Investors can consider adding equity linked savings scheme Canara Robeco Equity Tax Saver (Canara Tax Saver) to their core portfolio. The fund's track record of delivering 22 per cent and 18 per cent compounded annual return over three and five-year time frames places it among the top 10 funds in the diversified category. More importantly, the fund's ability to consistently beat its benchmark, irrespective of the timing of one's investment, makes the fund a good addition to a core portfolio. This trait of consistency has helped it outperform top funds such as HDFC Equity by a convincing five percentage points over a five-year period.

Suitability

The fund is suitable for equity investors with varying risk profiles given its high risk-adjusted returns. While the scheme provides tax deduction under Section 80C in the current financial year, we view the tax benefits as being merely incidental.

Amidst a host of ELSS schemes that have struggled to deliver double digit returns over a 3-5 year period, Canara Robeco certainly stands out and may be a good choice for those looking at tax benefits as well. However, it is noteworthy that ELSS schemes have not been notified for tax deduction under the Direct Tax Code which is expected to come in to effect from April 2012.

Strategy

Being an ELSS, every instalment of SIP made in the fund would suffer a lock-in of three years.

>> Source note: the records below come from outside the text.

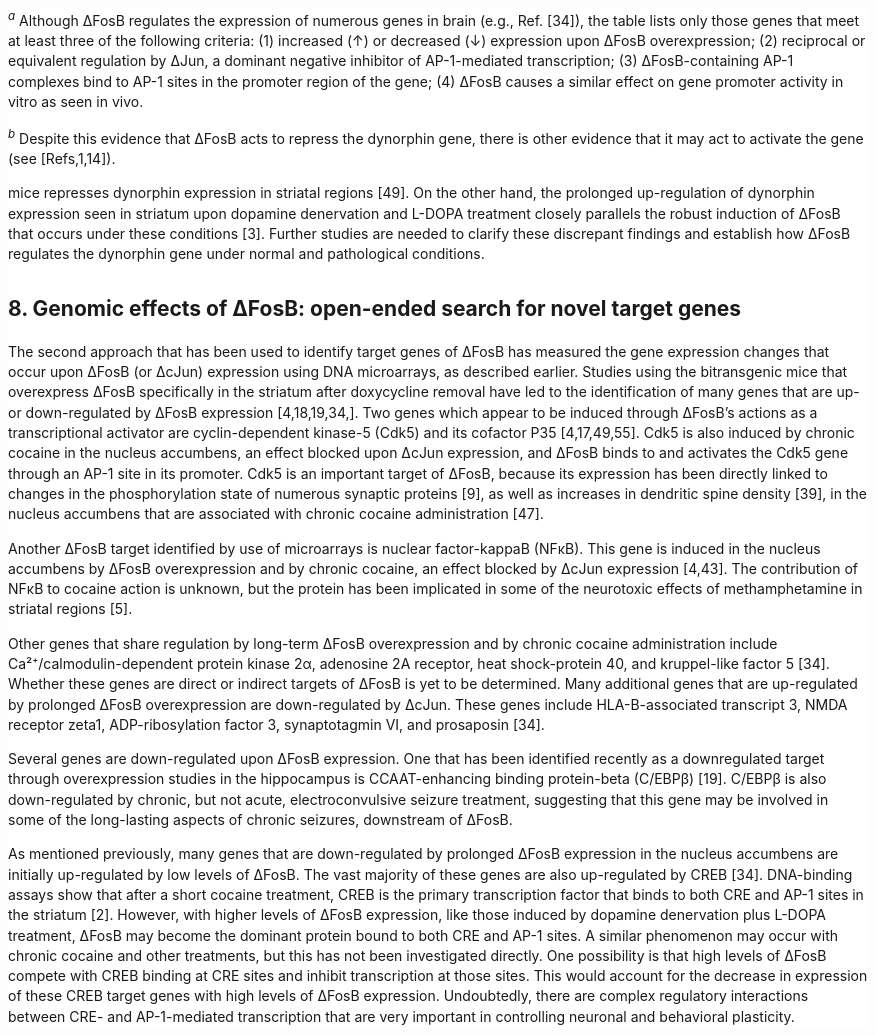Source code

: $^a$ Although ΔFosB regulates the expression of numerous genes in brain (e.g., Ref. [34]), the table lists only those genes that meet at least three of the following criteria: (1) increased (↑) or decreased (↓) expression upon ΔFosB overexpression; (2) reciprocal or equivalent regulation by ΔJun, a dominant negative inhibitor of AP-1-mediated transcription; (3) ΔFosB-containing AP-1 complexes bind to AP-1 sites in the promoter region of the gene; (4) ΔFosB causes a similar effect on gene promoter activity in vitro as seen in vivo.

$^b$ Despite this evidence that ΔFosB acts to repress the dynorphin gene, there is other evidence that it may act to activate the gene (see [Refs,1,14]).

mice represses dynorphin expression in striatal regions [49]. On the other hand, the prolonged up-regulation of dynorphin expression seen in striatum upon dopamine denervation and L-DOPA treatment closely parallels the robust induction of ΔFosB that occurs under these conditions [3]. Further studies are needed to clarify these discrepant findings and establish how ΔFosB regulates the dynorphin gene under normal and pathological conditions.

## 8. Genomic effects of ΔFosB: open-ended search for novel target genes

The second approach that has been used to identify target genes of ΔFosB has measured the gene expression changes that occur upon ΔFosB (or ΔcJun) expression using DNA microarrays, as described earlier. Studies using the bitransgenic mice that overexpress ΔFosB specifically in the striatum after doxycycline removal have led to the identification of many genes that are up- or down-regulated by ΔFosB expression [4,18,19,34,]. Two genes which appear to be induced through ΔFosB’s actions as a transcriptional activator are cyclin-dependent kinase-5 (Cdk5) and its cofactor P35 [4,17,49,55]. Cdk5 is also induced by chronic cocaine in the nucleus accumbens, an effect blocked upon ΔcJun expression, and ΔFosB binds to and activates the Cdk5 gene through an AP-1 site in its promoter. Cdk5 is an important target of ΔFosB, because its expression has been directly linked to changes in the phosphorylation state of numerous synaptic proteins [9], as well as increases in dendritic spine density [39], in the nucleus accumbens that are associated with chronic cocaine administration [47].

Another ΔFosB target identified by use of microarrays is nuclear factor-kappaB (NFκB). This gene is induced in the nucleus accumbens by ΔFosB overexpression and by chronic cocaine, an effect blocked by ΔcJun expression [4,43]. The contribution of NFκB to cocaine action is unknown, but the protein has been implicated in some of the neurotoxic effects of methamphetamine in striatal regions [5].

Other genes that share regulation by long-term ΔFosB overexpression and by chronic cocaine administration include Ca²⁺/calmodulin-dependent protein kinase 2α, adenosine 2A receptor, heat shock-protein 40, and kruppel-like factor 5 [34]. Whether these genes are direct or indirect targets of ΔFosB is yet to be determined. Many additional genes that are up-regulated by prolonged ΔFosB overexpression are down-regulated by ΔcJun. These genes include HLA-B-associated transcript 3, NMDA receptor zeta1, ADP-ribosylation factor 3, synaptotagmin VI, and prosaposin [34].

Several genes are down-regulated upon ΔFosB expression. One that has been identified recently as a downregulated target through overexpression studies in the hippocampus is CCAAT-enhancing binding protein-beta (C/EBPβ) [19]. C/EBPβ is also down-regulated by chronic, but not acute, electroconvulsive seizure treatment, suggesting
that this gene may be involved in some of the long-lasting aspects of chronic seizures, downstream of ΔFosB.

As mentioned previously, many genes that are down-regulated by prolonged ΔFosB expression in the nucleus accumbens are initially up-regulated by low levels of ΔFosB. The vast majority of these genes are also up-regulated by CREB [34]. DNA-binding assays show that after a short cocaine treatment, CREB is the primary transcription factor that binds to both CRE and AP-1 sites in the striatum [2]. However, with higher levels of ΔFosB expression, like those induced by dopamine denervation plus L-DOPA treatment, ΔFosB may become the dominant protein bound to both CRE and AP-1 sites. A similar phenomenon may occur with chronic cocaine and other treatments, but this has not been investigated directly. One possibility is that high levels of ΔFosB compete with CREB binding at CRE sites and inhibit transcription at those sites. This would account for the decrease in expression of these CREB target genes with high levels of ΔFosB expression. Undoubtedly, there are complex regulatory interactions between CRE- and AP-1-mediated transcription that are very important in controlling neuronal and behavioral plasticity.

Investors may therefore be better-off going for lump sum investments. Savvy investors can consider investments linked to declines of 10 per cent or more in key indices such as the Sensex. Those uncomfortable with lock-ins may choose a dividend payout option. The fund declared dividends twice in each of the last two years.

Canara Tax Saver has convincingly beaten its benchmark BSE 100 over short and long periods of time.

Performance

Over a three-year period for instance, it delivered 22 per cent annually as against benchmark return of eight per cent. The massive outperformance though has been possible as a result of 20 per cent holding in midcap stocks.

Canara Tax Saver has consistently beaten its benchmark . Over the last three years, it has beaten its benchmark 97 per cent of the times on a rolling basis. This basically means that the fund has managed this irrespective of the timing of investments in the fund.

The fund also appears adept in reducing stakes in equity and switching back again. This helped it contain declines to about 47 per cent in the 2008 market fall as against 55 per cent equity category average. From 78 per cent equities in October 2008, it moved to over 93 per cent by April 2009, after market signalled a clear rally.

While sector choices of financials, pharma or FMCG are not offbeat, right timing in exiting overheated stocks such as Jubilant Foodworks or Lupin is noteworthy.